--- Given information ---
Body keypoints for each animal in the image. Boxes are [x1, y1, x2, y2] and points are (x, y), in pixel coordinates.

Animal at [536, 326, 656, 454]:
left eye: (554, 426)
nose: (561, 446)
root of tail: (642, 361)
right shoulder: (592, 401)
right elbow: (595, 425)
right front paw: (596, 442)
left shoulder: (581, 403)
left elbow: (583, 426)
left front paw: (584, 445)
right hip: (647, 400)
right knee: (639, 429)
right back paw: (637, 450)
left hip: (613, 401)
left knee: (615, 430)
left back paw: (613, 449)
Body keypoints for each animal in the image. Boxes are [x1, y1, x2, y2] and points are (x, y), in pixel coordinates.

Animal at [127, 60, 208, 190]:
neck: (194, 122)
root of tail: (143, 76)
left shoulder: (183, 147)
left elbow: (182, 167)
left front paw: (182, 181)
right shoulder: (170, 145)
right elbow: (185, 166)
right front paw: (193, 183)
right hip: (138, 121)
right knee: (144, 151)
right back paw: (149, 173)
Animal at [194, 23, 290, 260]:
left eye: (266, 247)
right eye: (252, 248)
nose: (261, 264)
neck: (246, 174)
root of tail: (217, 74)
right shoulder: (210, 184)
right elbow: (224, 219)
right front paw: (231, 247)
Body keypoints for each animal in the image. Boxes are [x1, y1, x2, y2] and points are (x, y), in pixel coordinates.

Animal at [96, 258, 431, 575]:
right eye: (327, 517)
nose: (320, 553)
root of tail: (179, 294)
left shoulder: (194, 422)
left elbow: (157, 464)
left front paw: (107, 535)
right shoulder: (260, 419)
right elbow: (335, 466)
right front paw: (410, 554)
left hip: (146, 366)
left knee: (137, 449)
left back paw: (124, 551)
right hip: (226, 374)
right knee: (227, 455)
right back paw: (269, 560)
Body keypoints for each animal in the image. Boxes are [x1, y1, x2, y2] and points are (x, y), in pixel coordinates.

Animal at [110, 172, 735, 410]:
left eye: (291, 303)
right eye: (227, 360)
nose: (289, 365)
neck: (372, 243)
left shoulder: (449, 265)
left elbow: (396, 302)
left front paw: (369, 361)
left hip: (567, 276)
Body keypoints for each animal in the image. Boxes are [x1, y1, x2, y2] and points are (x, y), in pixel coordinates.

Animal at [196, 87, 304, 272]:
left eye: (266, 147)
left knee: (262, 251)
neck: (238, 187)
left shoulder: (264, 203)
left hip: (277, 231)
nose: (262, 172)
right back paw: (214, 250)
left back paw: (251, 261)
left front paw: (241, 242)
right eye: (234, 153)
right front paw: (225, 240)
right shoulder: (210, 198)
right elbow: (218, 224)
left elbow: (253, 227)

--- The task ---
Please reproduce the material above exactly, line by line.

--- Exercise answer ---
Body keypoints for each animal in the image. Boxes are [x1, y1, x2, y2] and points are (x, y), in pixel coordinates.

Animal at [536, 326, 656, 454]:
left eye: (554, 426)
nose: (561, 446)
root of tail: (642, 361)
right shoulder: (592, 401)
right elbow: (595, 425)
right front paw: (596, 442)
left shoulder: (581, 403)
left elbow: (583, 426)
left front paw: (584, 445)
right hip: (647, 400)
right knee: (639, 429)
right back paw: (637, 450)
left hip: (613, 401)
left knee: (615, 430)
left back paw: (613, 449)
Body keypoints for each animal in the image. Boxes are [x1, y1, x2, y2] and points are (x, y), in pixel coordinates.

Animal at [127, 60, 208, 190]:
neck: (194, 122)
root of tail: (143, 76)
left shoulder: (183, 147)
left elbow: (182, 167)
left front paw: (182, 181)
right shoulder: (170, 145)
right elbow: (185, 166)
right front paw: (193, 183)
right hip: (138, 121)
right knee: (144, 151)
right back paw: (149, 173)
Animal at [194, 23, 290, 260]:
left eye: (266, 247)
right eye: (252, 248)
nose: (261, 264)
neck: (246, 174)
root of tail: (217, 74)
right shoulder: (210, 184)
right elbow: (224, 219)
right front paw: (231, 247)
Body keypoints for each animal in the image. Boxes are [x1, y1, x2, y2] and points are (x, y), in pixel coordinates.

Animal at [96, 258, 431, 575]:
right eye: (327, 517)
nose: (320, 553)
root of tail: (179, 294)
left shoulder: (194, 422)
left elbow: (157, 464)
left front paw: (107, 535)
right shoulder: (260, 419)
right elbow: (335, 466)
right front paw: (410, 554)
left hip: (146, 366)
left knee: (137, 449)
left back paw: (124, 551)
right hip: (226, 374)
right knee: (227, 455)
right back paw: (269, 560)
Body keypoints for each animal in the image. Boxes are [x1, y1, x2, y2] and points are (x, y), in pixel coordinates.

Animal at [110, 172, 735, 410]:
left eye: (291, 303)
right eye: (227, 360)
nose: (289, 365)
neck: (372, 243)
left shoulder: (449, 265)
left elbow: (396, 302)
left front paw: (369, 361)
left hip: (567, 276)
Body keypoints for each animal in the image. Boxes are [x1, y1, x2, y2] and points are (x, y), in pixel coordinates.

Animal at [196, 87, 304, 272]:
left eye: (266, 147)
left knee: (262, 251)
neck: (238, 187)
left shoulder: (264, 203)
left hip: (277, 231)
nose: (262, 172)
right back paw: (214, 250)
left back paw: (251, 261)
left front paw: (241, 242)
right eye: (234, 153)
right front paw: (225, 240)
right shoulder: (210, 198)
right elbow: (218, 224)
left elbow: (253, 227)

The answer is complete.